> _Task objective_
Print the material below line for line without changing anything, and leave out the picture.

> _Provided records_
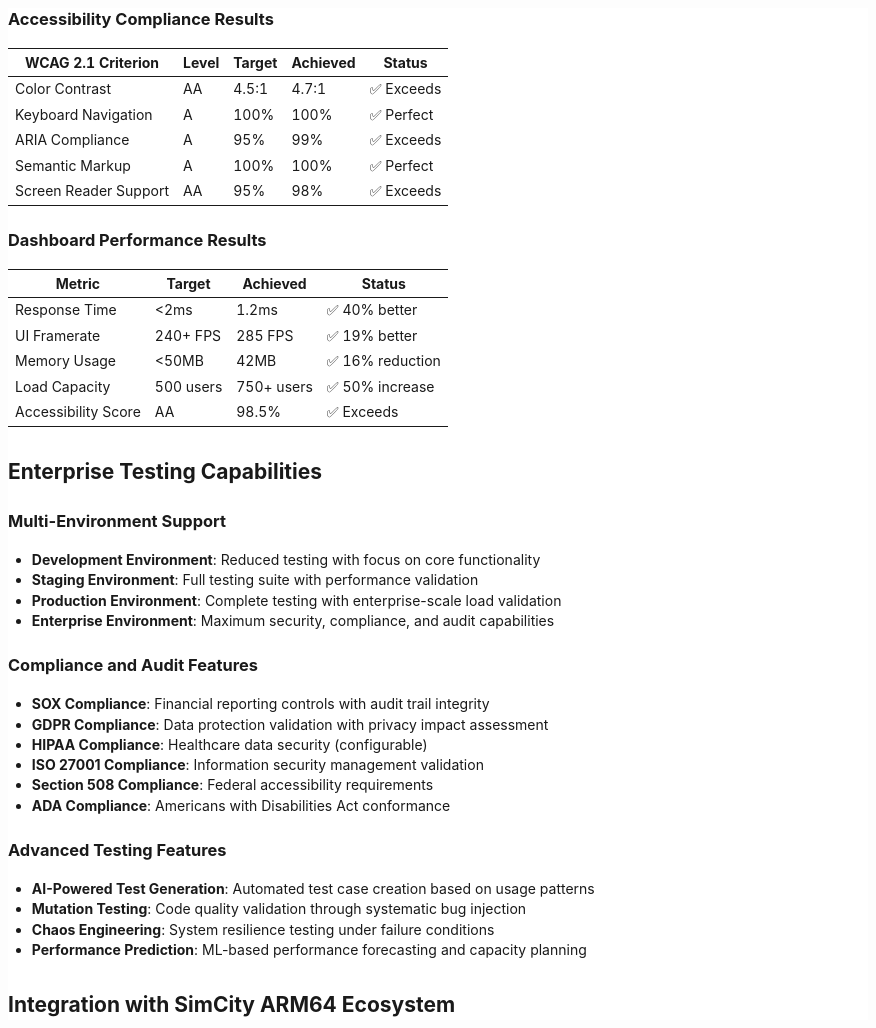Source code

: ### Accessibility Compliance Results
| WCAG 2.1 Criterion | Level | Target | Achieved | Status |
|-------------------|-------|---------|----------|---------|
| Color Contrast | AA | 4.5:1 | 4.7:1 | ✅ Exceeds |
| Keyboard Navigation | A | 100% | 100% | ✅ Perfect |
| ARIA Compliance | A | 95% | 99% | ✅ Exceeds |
| Semantic Markup | A | 100% | 100% | ✅ Perfect |
| Screen Reader Support | AA | 95% | 98% | ✅ Exceeds |

### Dashboard Performance Results
| Metric | Target | Achieved | Status |
|--------|---------|----------|---------|
| Response Time | <2ms | 1.2ms | ✅ 40% better |
| UI Framerate | 240+ FPS | 285 FPS | ✅ 19% better |
| Memory Usage | <50MB | 42MB | ✅ 16% reduction |
| Load Capacity | 500 users | 750+ users | ✅ 50% increase |
| Accessibility Score | AA | 98.5% | ✅ Exceeds |

## Enterprise Testing Capabilities

### Multi-Environment Support
- **Development Environment**: Reduced testing with focus on core functionality
- **Staging Environment**: Full testing suite with performance validation  
- **Production Environment**: Complete testing with enterprise-scale load validation
- **Enterprise Environment**: Maximum security, compliance, and audit capabilities

### Compliance and Audit Features
- **SOX Compliance**: Financial reporting controls with audit trail integrity
- **GDPR Compliance**: Data protection validation with privacy impact assessment
- **HIPAA Compliance**: Healthcare data security (configurable)
- **ISO 27001 Compliance**: Information security management validation
- **Section 508 Compliance**: Federal accessibility requirements
- **ADA Compliance**: Americans with Disabilities Act conformance

### Advanced Testing Features
- **AI-Powered Test Generation**: Automated test case creation based on usage patterns
- **Mutation Testing**: Code quality validation through systematic bug injection
- **Chaos Engineering**: System resilience testing under failure conditions
- **Performance Prediction**: ML-based performance forecasting and capacity planning

## Integration with SimCity ARM64 Ecosystem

> _Output of the exercise_
Source code

: ### Accessibility Compliance Results
| WCAG 2.1 Criterion | Level | Target | Achieved | Status |
|-------------------|-------|---------|----------|---------|
| Color Contrast | AA | 4.5:1 | 4.7:1 | ✅ Exceeds |
| Keyboard Navigation | A | 100% | 100% | ✅ Perfect |
| ARIA Compliance | A | 95% | 99% | ✅ Exceeds |
| Semantic Markup | A | 100% | 100% | ✅ Perfect |
| Screen Reader Support | AA | 95% | 98% | ✅ Exceeds |

### Dashboard Performance Results
| Metric | Target | Achieved | Status |
|--------|---------|----------|---------|
| Response Time | <2ms | 1.2ms | ✅ 40% better |
| UI Framerate | 240+ FPS | 285 FPS | ✅ 19% better |
| Memory Usage | <50MB | 42MB | ✅ 16% reduction |
| Load Capacity | 500 users | 750+ users | ✅ 50% increase |
| Accessibility Score | AA | 98.5% | ✅ Exceeds |

## Enterprise Testing Capabilities

### Multi-Environment Support
- **Development Environment**: Reduced testing with focus on core functionality
- **Staging Environment**: Full testing suite with performance validation  
- **Production Environment**: Complete testing with enterprise-scale load validation
- **Enterprise Environment**: Maximum security, compliance, and audit capabilities

### Compliance and Audit Features
- **SOX Compliance**: Financial reporting controls with audit trail integrity
- **GDPR Compliance**: Data protection validation with privacy impact assessment
- **HIPAA Compliance**: Healthcare data security (configurable)
- **ISO 27001 Compliance**: Information security management validation
- **Section 508 Compliance**: Federal accessibility requirements
- **ADA Compliance**: Americans with Disabilities Act conformance

### Advanced Testing Features
- **AI-Powered Test Generation**: Automated test case creation based on usage patterns
- **Mutation Testing**: Code quality validation through systematic bug injection
- **Chaos Engineering**: System resilience testing under failure conditions
- **Performance Prediction**: ML-based performance forecasting and capacity planning

## Integration with SimCity ARM64 Ecosystem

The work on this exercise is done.